Os estúdios se esforçaram para apaziguar os censores chineses, muitas vezes atendendo antecipadamente ao que sabiam ser as linhas vermelhas chinesas. Em um exemplo altamente divulgado, as bandeiras do Japão e de Taiwan na jaqueta bomber de Tom Cruise em “Top Gun” de 1986 foram substituídas por manchas ambíguas no mesmo esquema de cores em uma prévia de 2019 da sequência da Paramount Pictures. As bandeiras foram restauradas quando “Top Gun: Maverick” foi lançado em 2022.
Mas quando as tensões comerciais e diplomáticas entre Pequim e Washington pioraram, Hollywood foi apanhada no meio. Os estúdios foram alvo de crescente escrutínio por cederem à China, principalmente em 2020, quando um relatório contundente do cão de guarda chamou a atenção de políticos americanos, tanto democratas quanto republicanos.

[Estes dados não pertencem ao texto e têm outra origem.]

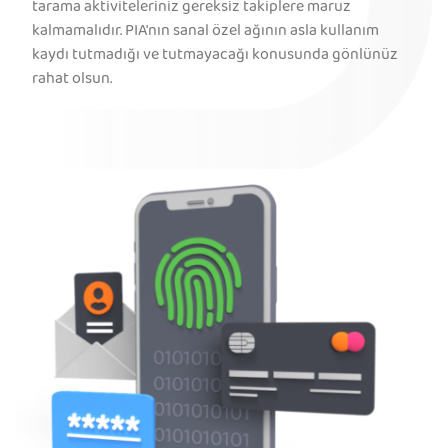
tarama aktiviteleriniz gereksiz takiplere maruz
kalmamalıdır. PIA'nın sanal özel ağının asla kullanım
kaydı tutmadığı ve tutmayacağı konusunda gönlünüz
rahat olsun.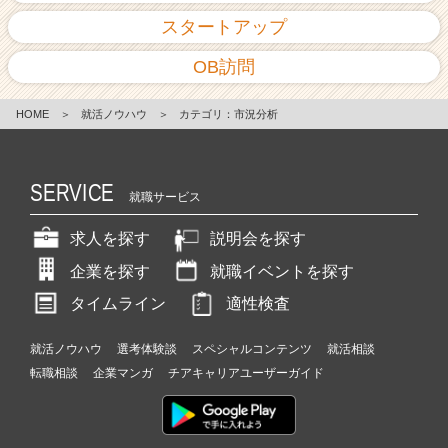
スタートアップ
OB訪問
HOME
＞
就活ノウハウ
＞
カテゴリ：市況分析
SERVICE
就職サービス
求人を探す
説明会を探す
企業を探す
就職イベントを探す
タイムライン
適性検査
就活ノウハウ
選考体験談
スペシャルコンテンツ
就活相談
転職相談
企業マンガ
チアキャリアユーザーガイド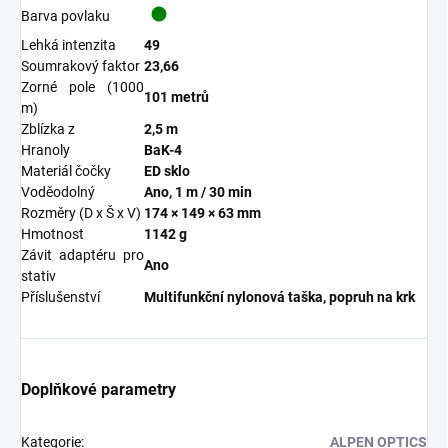
Barva povlaku
Lehká intenzita
49
Soumrakový faktor
23,66
Zorné pole (1000
101 metrů
m)
Zblízka z
2,5 m
Hranoly
BaK-4
Materiál čočky
ED sklo
Voděodolný
Ano, 1 m / 30 min
Rozměry (D x Š x V)
174 × 149 × 63 mm
Hmotnost
1142 g
Závit adaptéru pro
Ano
stativ
Příslušenství
Multifunkční nylonová taška, popruh na krk
Doplňkové parametry
Kategorie
:
ALPEN OPTICS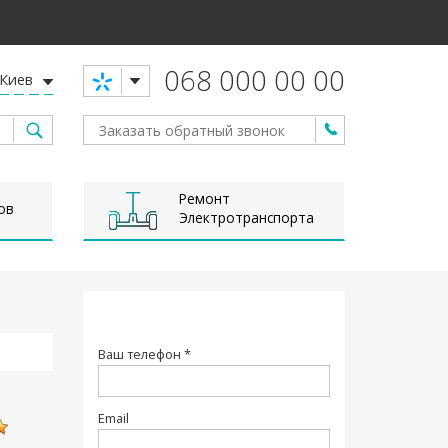
068 000 00 00
Киев
Ремонт
ов
Электротранспорта
Ваш телефон *
Email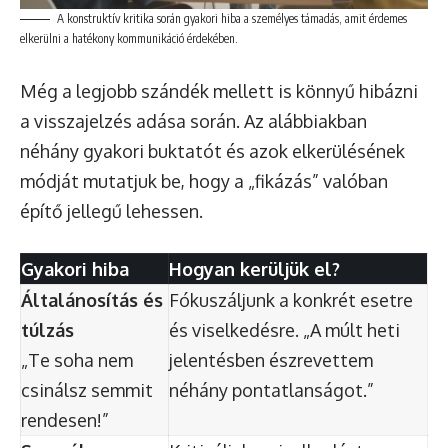
A konstruktív kritika során gyakori hiba a személyes támadás, amit érdemes
elkerülni a hatékony kommunikáció érdekében.
Még a legjobb szándék mellett is könnyű hibázni
a visszajelzés adása során. Az alábbiakban
néhány gyakori buktatót és azok elkerülésének
módját mutatjuk be, hogy a „fikázás” valóban
építő jellegű lehessen.
Gyakori hiba
Hogyan kerüljük el?
Általánosítás és
Fókuszáljunk a konkrét esetre
túlzás
és viselkedésre. „A múlt heti
„Te soha nem
jelentésben észrevettem
csinálsz semmit
néhány pontatlanságot.”
rendesen!”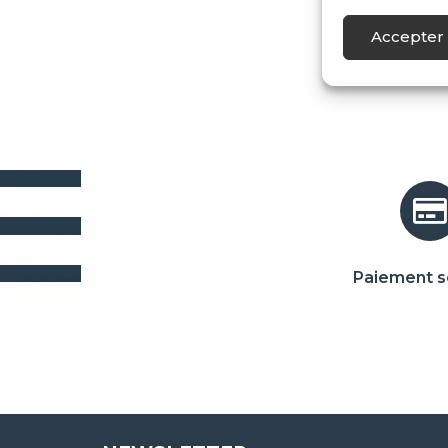
Accepter 
Paiement s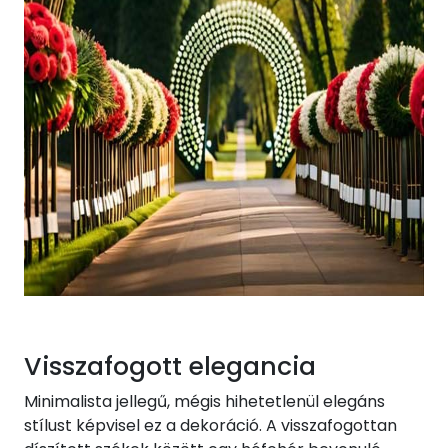
Visszafogott elegancia
Minimalista jellegű, mégis hihetetlenül elegáns
stílust képvisel ez a dekoráció. A visszafogottan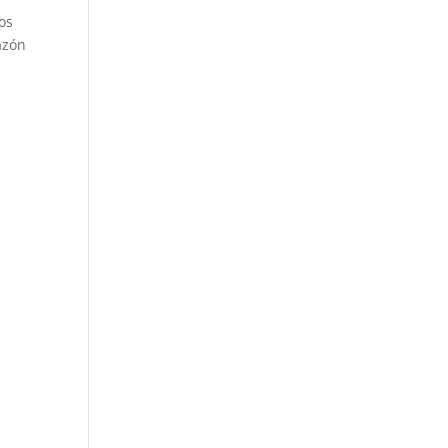
os
azón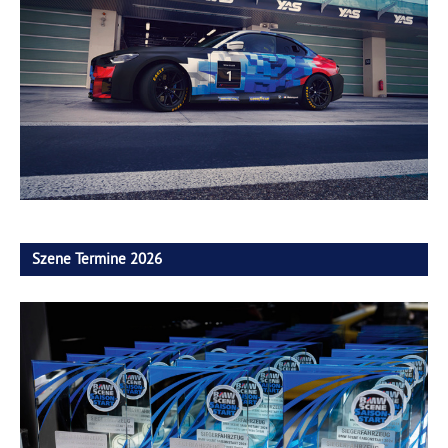
Szene Termine 2026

Ao longo do último ano, os executivos dos estúdios decidiram que a procura de filmes americanos na China, pelo menos por enquanto, mudou tão drasticamente que os orçamentos dos filmes devem ser recalibrados. As sequências de franquia devem ser feitas com menos dinheiro porque não se pode mais contar com a China para obter o mesmo nível de receita, embora o número de telas de cinema tenha quadruplicado na última década.

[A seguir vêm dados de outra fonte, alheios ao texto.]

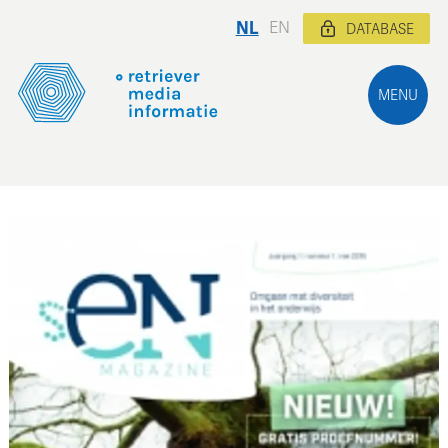
NL
EN
DATABASE
MENU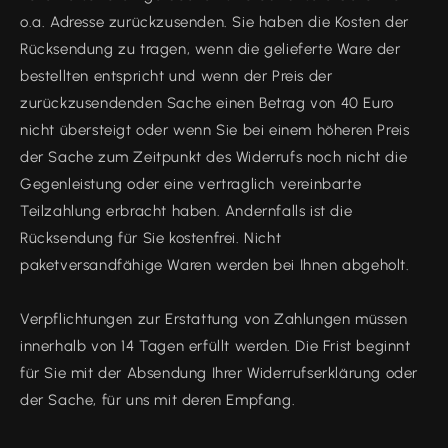
o.a. Adresse zurückzusenden. Sie haben die Kosten der
Rücksendung zu tragen, wenn die gelieferte Ware der
bestellten entspricht und wenn der Preis der
zurückzusendenden Sache einen Betrag von 40 Euro
nicht übersteigt oder wenn Sie bei einem höheren Preis
der Sache zum Zeitpunkt des Widerrufs noch nicht die
Gegenleistung oder eine vertraglich vereinbarte
Teilzahlung erbracht haben. Andernfalls ist die
Rücksendung für Sie kostenfrei. Nicht
paketversandfähige Waren werden bei Ihnen abgeholt.
Verpflichtungen zur Erstattung von Zahlungen müssen
innerhalb von 14 Tagen erfüllt werden. Die Frist beginnt
für Sie mit der Absendung Ihrer Widerrufserklärung oder
der Sache, für uns mit deren Empfang.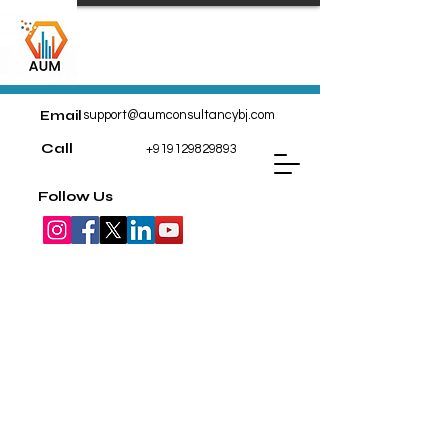
Email
support@aumconsultancybj.com
Call
+919129829893
Follow Us
Womens Collection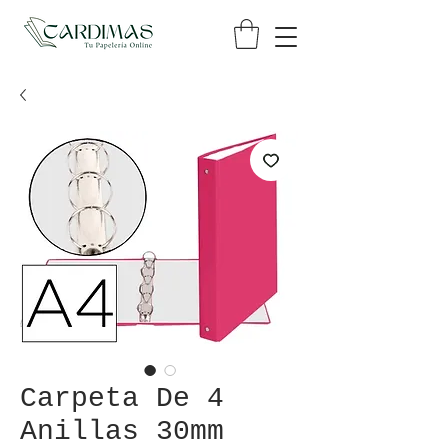
Carpeta De 4
Anillas 30mm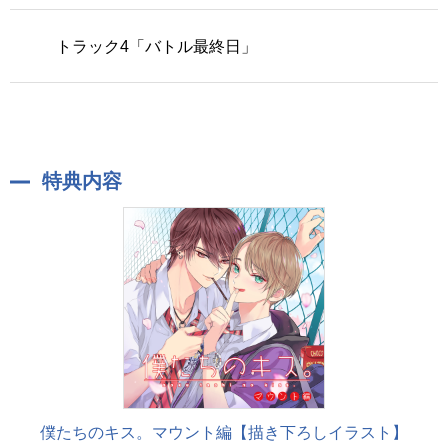
トラック4「バトル最終日」
特典内容
僕たちのキス。マウント編【描き下ろしイラスト】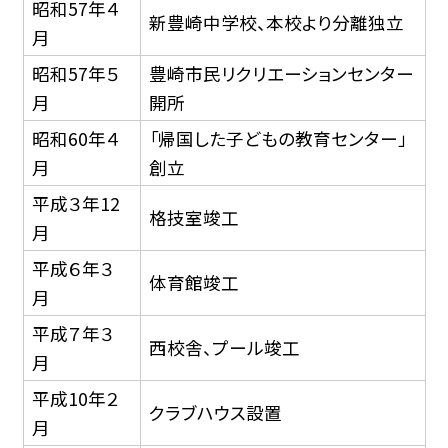
昭和57年４
新豊崎中学校、本校より分離独立
月
昭和57年５
豊崎市民リクリエーションセンター
月
開所
昭和60年４
「帰国した子どもの教育センター」
月
創立
平成３年12
格技室竣工
月
平成６年３
体育館竣工
月
平成７年３
西校舎、プール竣工
月
平成10年２
クラブハウス設置
月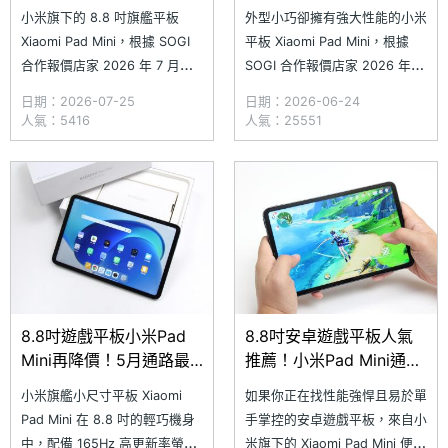
宜！7月通路最低價格一
月通路最新價格一次看
小米旗下的 8.8 吋旗艦平板
外型小巧卻擁有強大性能的小米
次看
Xiaomi Pad Mini，根據 SOGI
平板 Xiaomi Pad Mini，根據
合作報價店家 2026 年 7 月最
SOGI 合作報價店家 2026 年 6
新數據，其中 (8GB/256GB) 版
月數據顯示，通路空機價格持續
日期：2026-07-25
日期：2026-06-24
本最低價降至 12,690 元、
下探，其中 (8GB/256GB) 版本
人氣：5416
人氣：25551
(12GB/512GB) 版本則降到
最低價為 12,790 元，相較 5 月
14,690 元，兩個版本皆比 6 月
便宜 700 元；(12GB/512GB)
份的最低價格還要便宜 100
版本最低價 14,790 元，比
元，對
8.8吋遊戲平板小米Pad
8.8吋安卓遊戲平板人氣
Mini再降價！5月通路最
推薦！小米Pad Mini通路
新價格一次看
最低價格一次看(2026.4)
小米旗艦小尺寸平板 Xiaomi
如果你正在找性能強悍且易於單
Pad Mini 在 8.8 吋的輕巧機身
手掌控的安卓遊戲平板，來自小
中，配備 165Hz 高更新率螢
米旗下的 Xiaomi Pad Mini 便是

Em 2014, “Transformers: A Era da Extinção” liderou as bilheterias da China com US$ 280 milhões. No ano passado, o capítulo mais recente da franquia, “Transformers: Rise of the Beasts”, arrecadou cerca de um terço desse valor e ficou em 24º lugar.
Parte do problema é que Hollywood tem demorado a promover os seus filmes no Douyin, onde o público chinês passa muito tempo.
Zhao Jin, executivo-chefe da Parallax Films, uma empresa internacional de vendas de filmes em Pequim, disse que os estúdios de Hollywood estavam relutantes em revelar enredos e cenas-chave nas redes sociais antes do lançamento de um filme, mas que fazer isso era essencial na China para despertar o interesse do público. .
“Os sucessos de bilheteria de Hollywood ainda não alcançaram o marketing da China”, disse Zhao.
Muitos dos maiores lançamentos de Hollywood no ano passado, incluindo a sequência de “Transformers”, o último lançamento de “Missão: Impossível”, “Oppenheimer” e “Barbie”, não tinham suas próprias contas oficiais no Douyin.
Hannah Li, 27 anos, trabalha numa empresa de tecnologia em Pequim. Ela costumava assistir apenas filmes estrangeiros, disse ela, mas isso mudou recentemente. Ela disse que seu filme favorito no ano passado foi “The Wandering Earth II”, uma história sobre como o mundo se uniu para salvar a Terra de ser engolfada pelo sol. A mensagem do filme, disse Li, promove um tipo de coletivismo que ela raramente vê nos filmes de Hollywood – e deveria enviar um sinal aos produtores americanos.
“Se você não quer descer do seu cavalo para ver o que gostamos, então é natural que você fique desanimado”, disse Li. “Os filmes de Hollywood não podem mais trazer novidades ao público chinês.”